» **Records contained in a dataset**
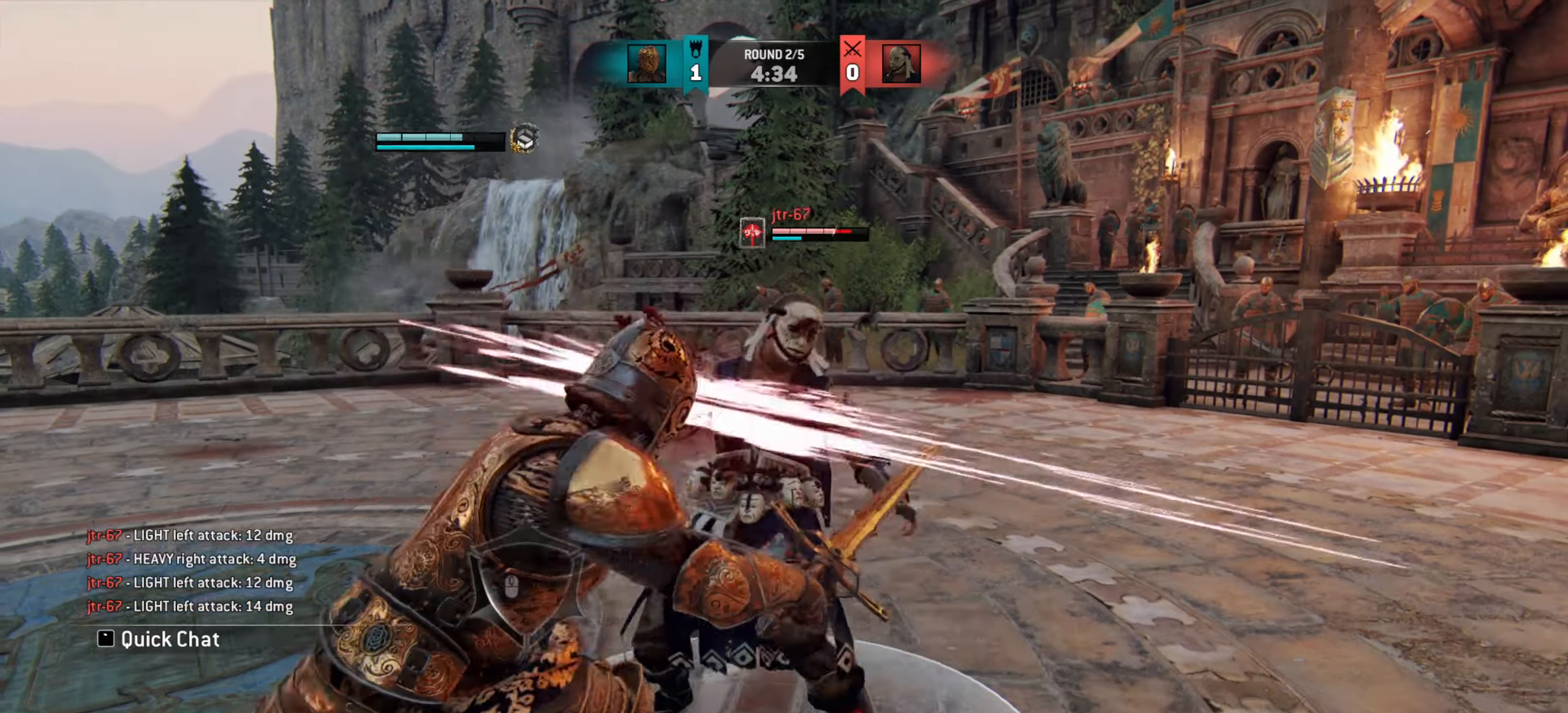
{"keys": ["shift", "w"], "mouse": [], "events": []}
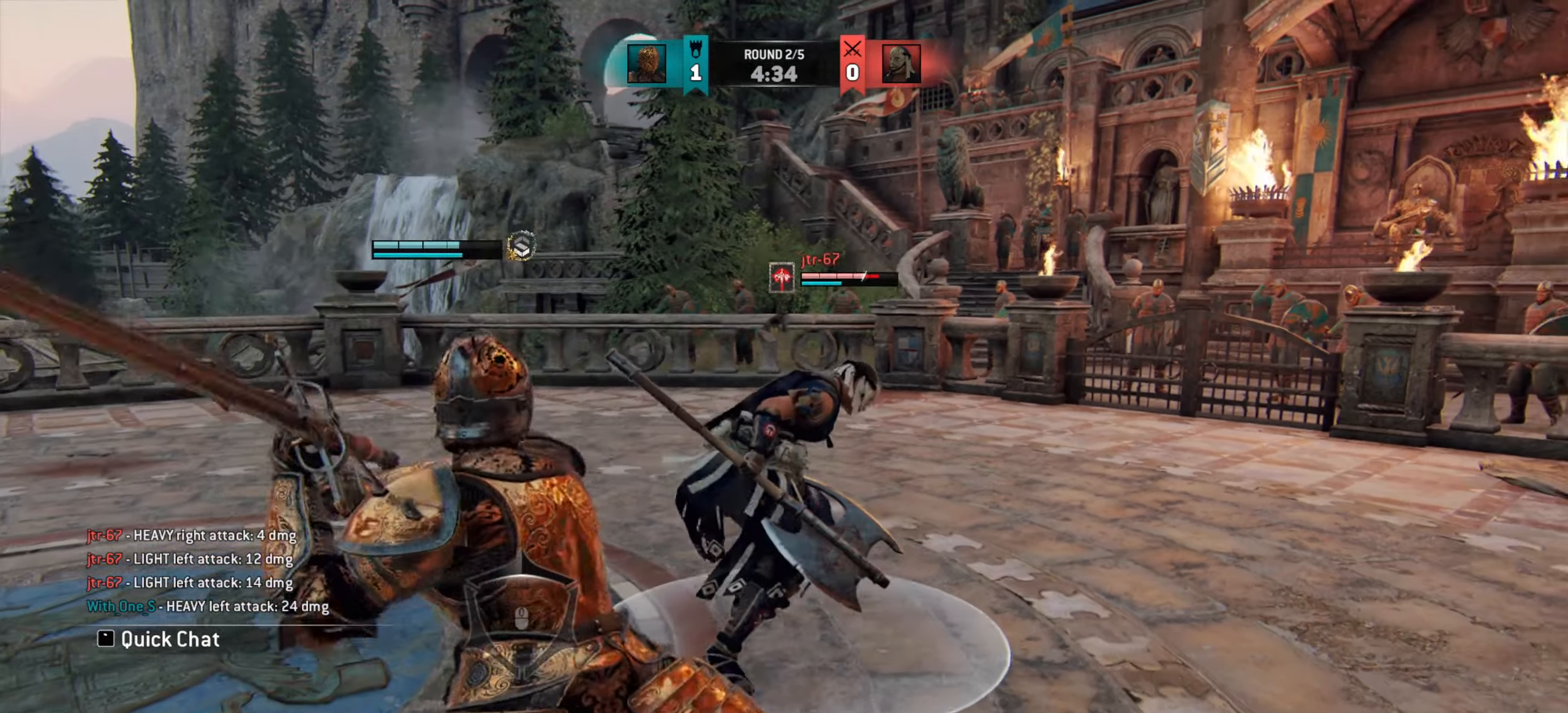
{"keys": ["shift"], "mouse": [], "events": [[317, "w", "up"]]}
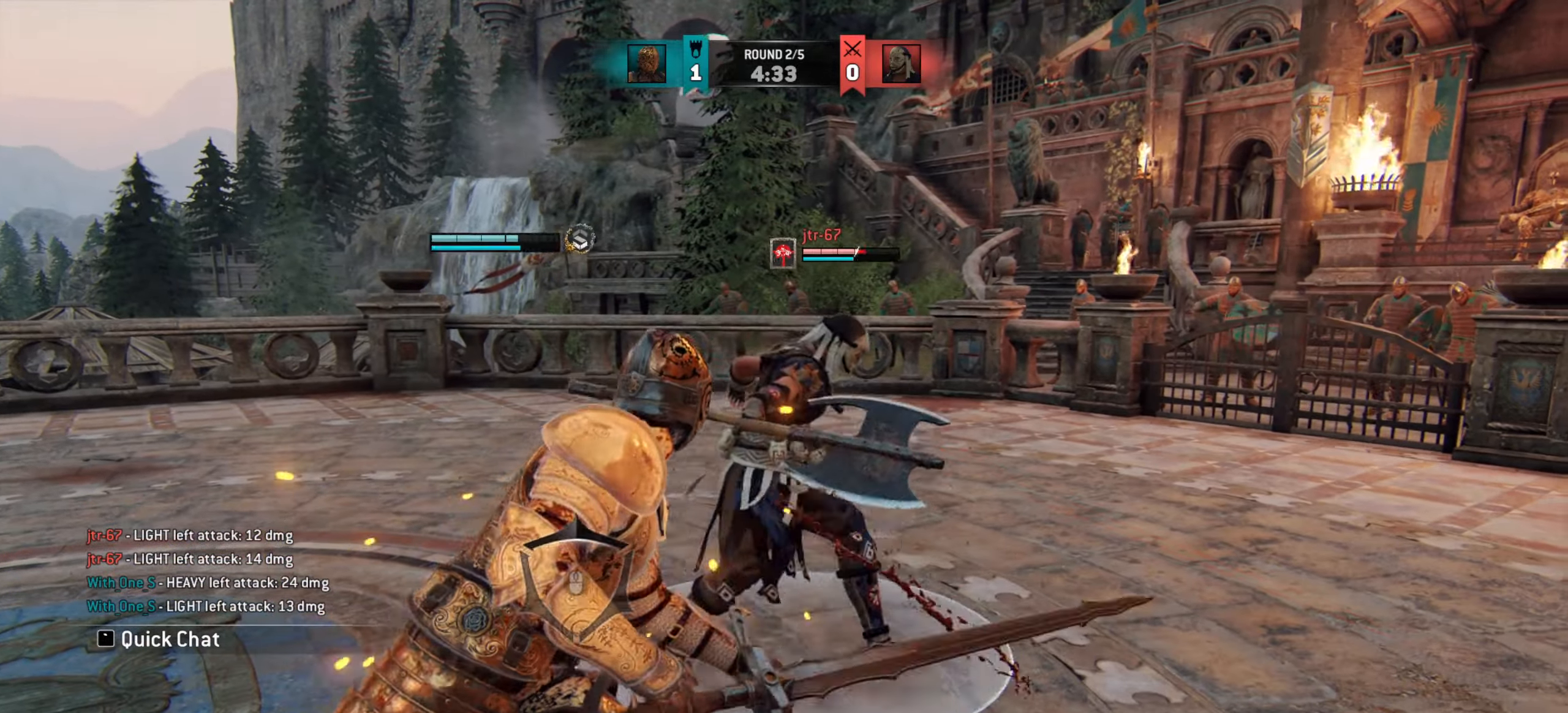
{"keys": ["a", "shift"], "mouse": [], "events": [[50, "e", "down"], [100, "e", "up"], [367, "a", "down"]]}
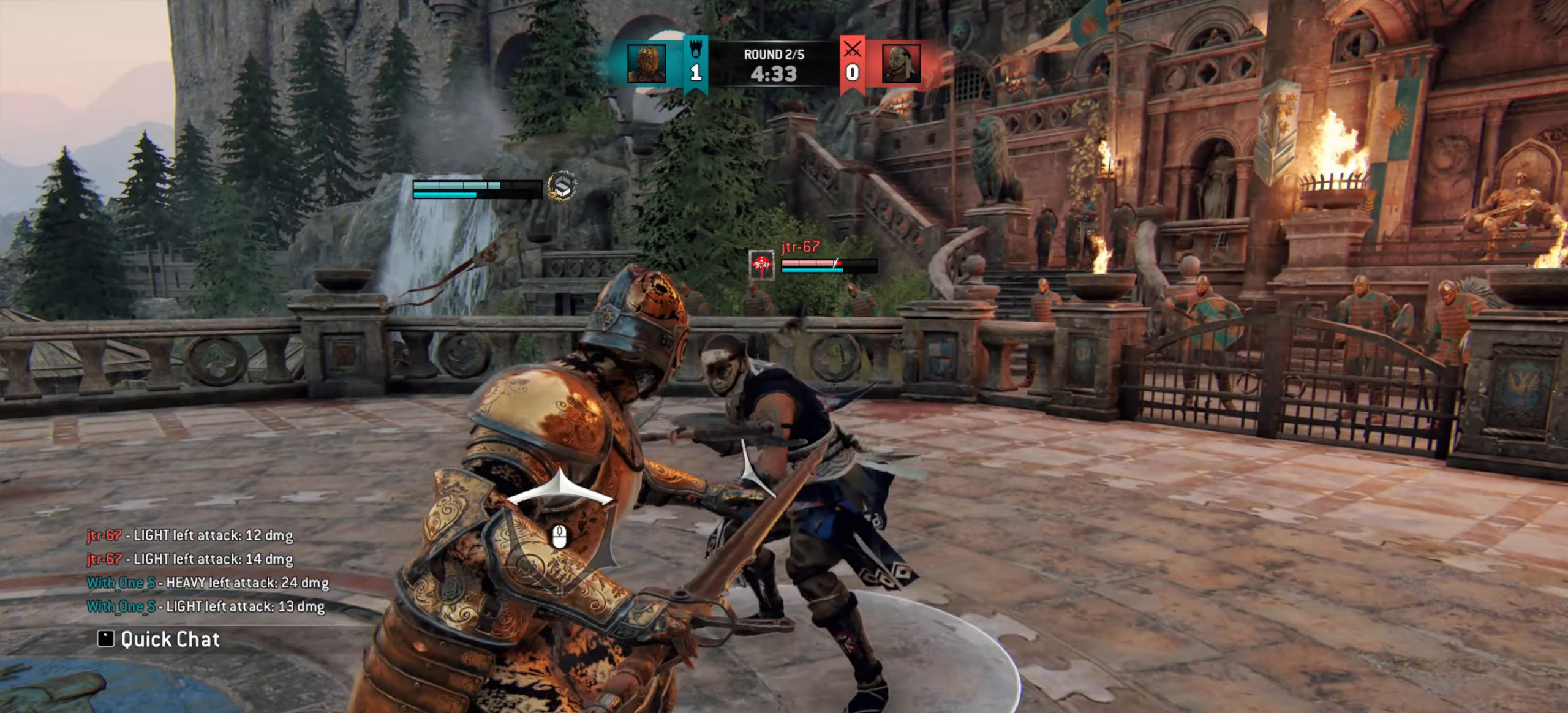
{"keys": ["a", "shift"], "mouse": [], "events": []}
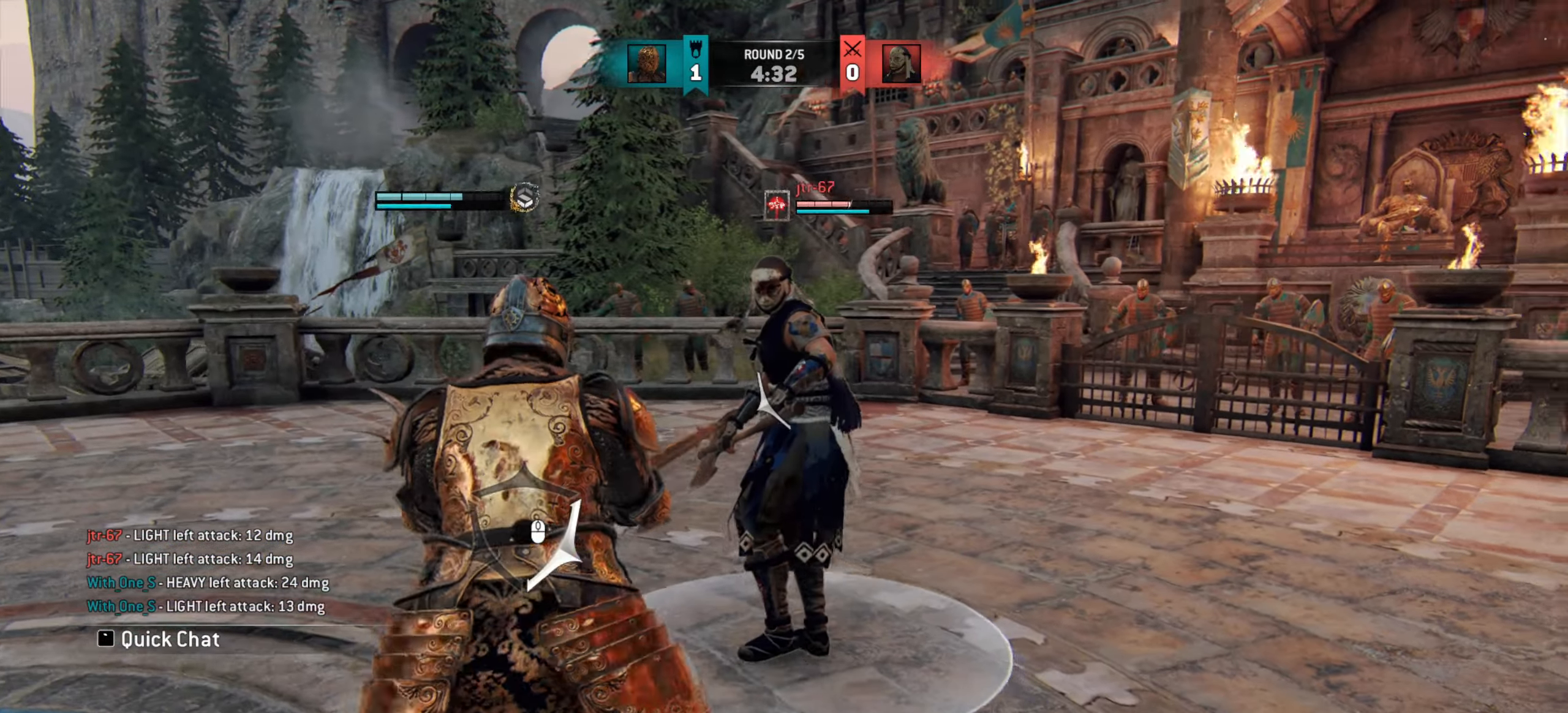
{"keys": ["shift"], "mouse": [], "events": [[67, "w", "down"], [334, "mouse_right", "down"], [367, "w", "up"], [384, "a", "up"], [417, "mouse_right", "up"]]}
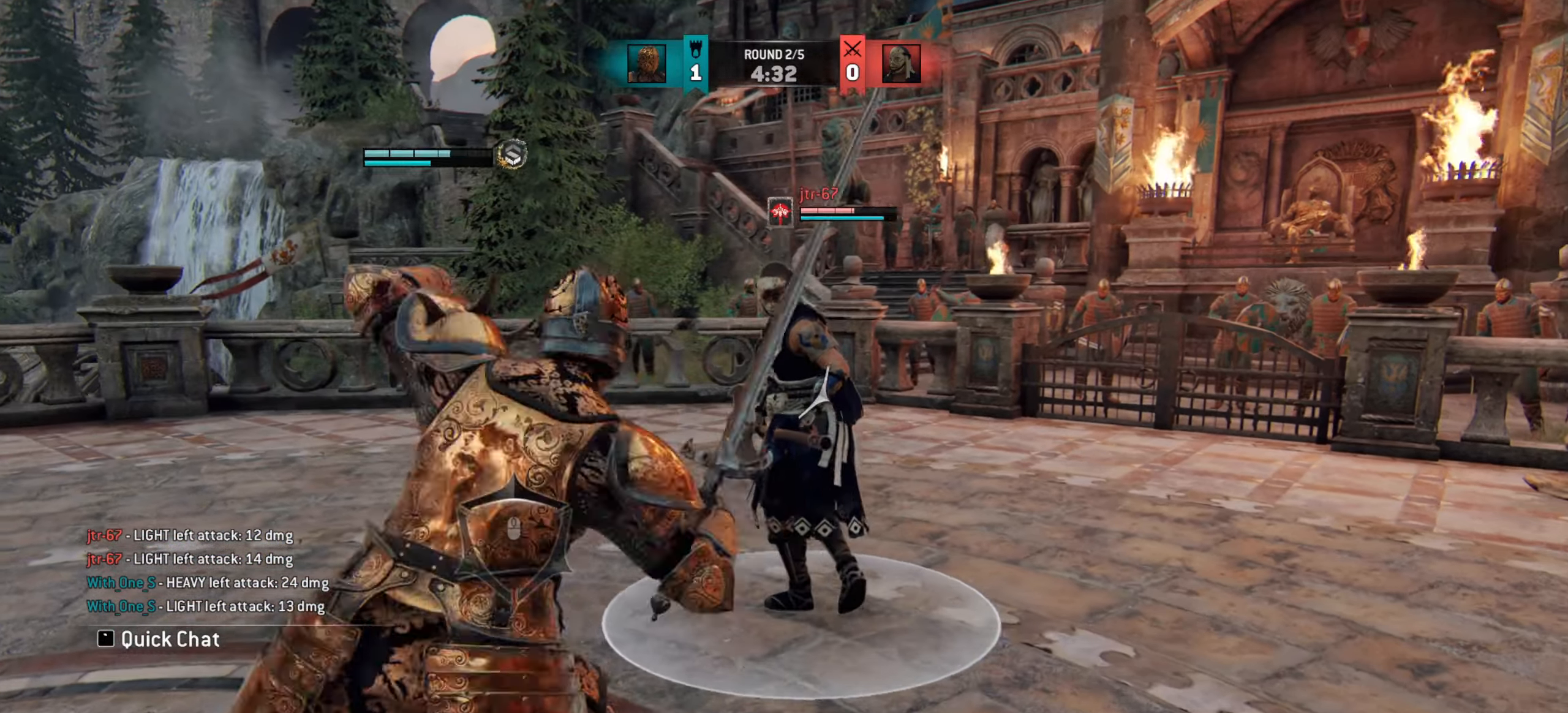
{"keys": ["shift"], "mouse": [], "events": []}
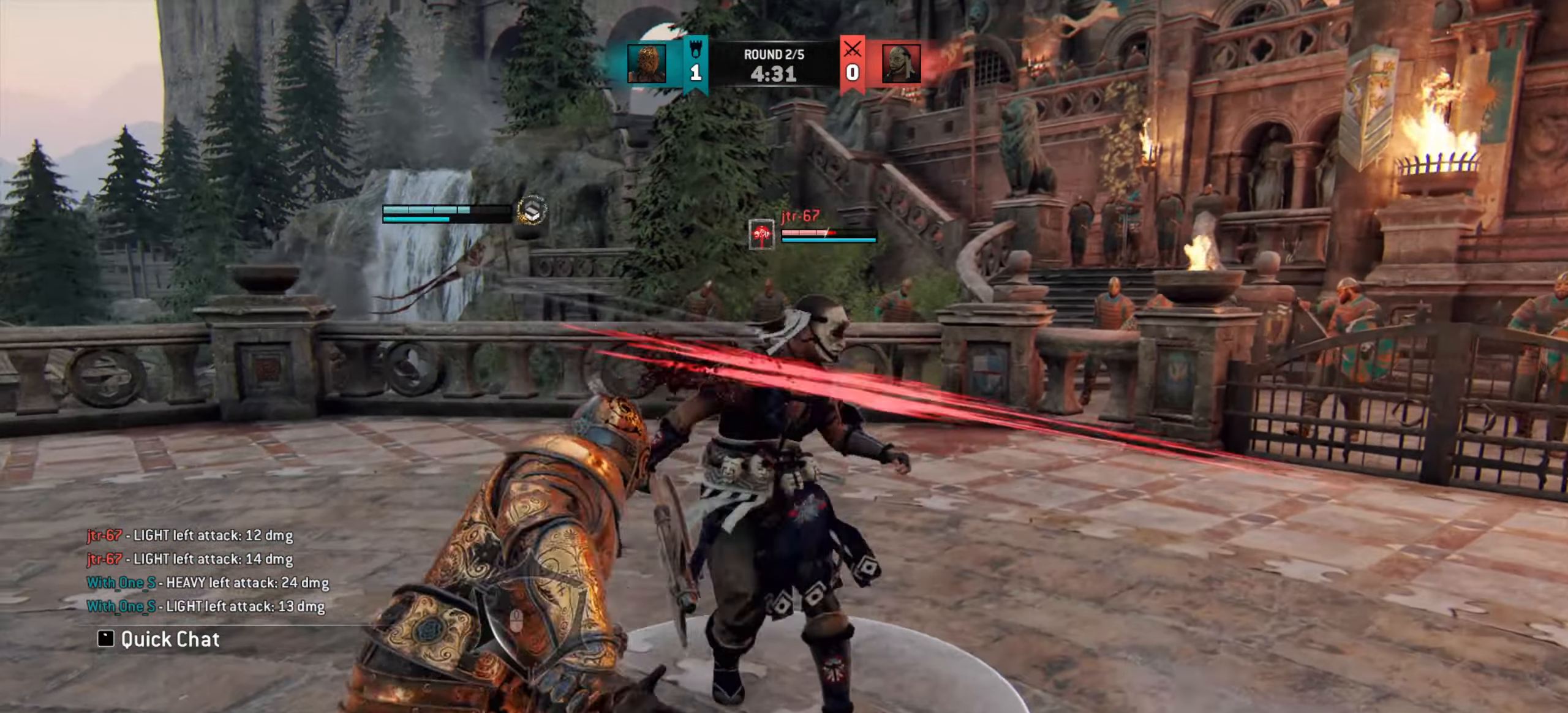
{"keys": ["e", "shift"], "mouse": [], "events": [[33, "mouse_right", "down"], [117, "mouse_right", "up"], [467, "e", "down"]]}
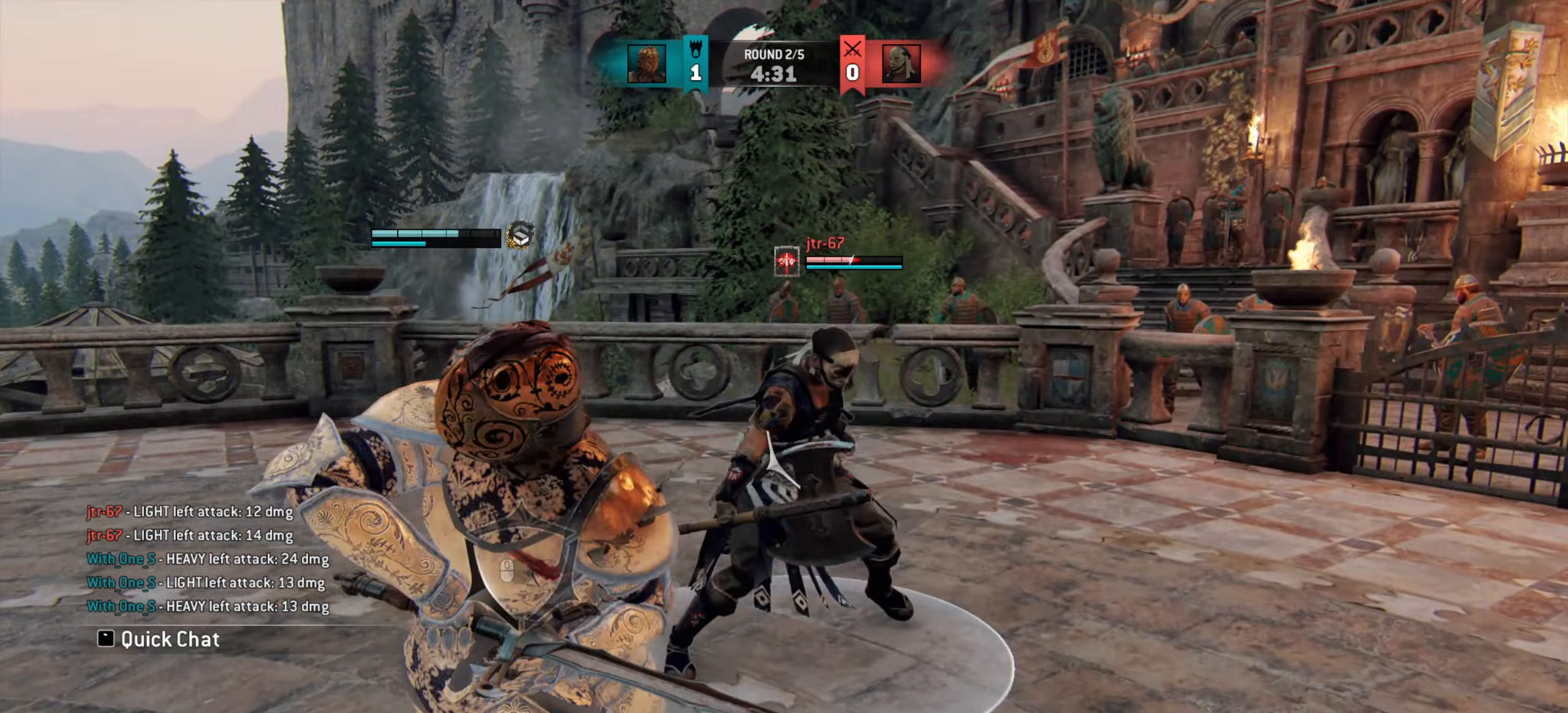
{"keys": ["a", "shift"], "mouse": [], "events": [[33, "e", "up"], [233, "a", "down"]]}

» **EXERCISE DETAILS**
Your copy of the entries should be exact and free of pictures.

» **ANSWER TO THE EXERCISE**
{"keys": ["shift", "w"], "mouse": [], "events": []}
{"keys": ["shift"], "mouse": [], "events": [[317, "w", "up"]]}
{"keys": ["a", "shift"], "mouse": [], "events": [[50, "e", "down"], [100, "e", "up"], [367, "a", "down"]]}
{"keys": ["a", "shift"], "mouse": [], "events": []}
{"keys": ["shift"], "mouse": [], "events": [[67, "w", "down"], [334, "mouse_right", "down"], [367, "w", "up"], [384, "a", "up"], [417, "mouse_right", "up"]]}
{"keys": ["shift"], "mouse": [], "events": []}
{"keys": ["e", "shift"], "mouse": [], "events": [[33, "mouse_right", "down"], [117, "mouse_right", "up"], [467, "e", "down"]]}
{"keys": ["a", "shift"], "mouse": [], "events": [[33, "e", "up"], [233, "a", "down"]]}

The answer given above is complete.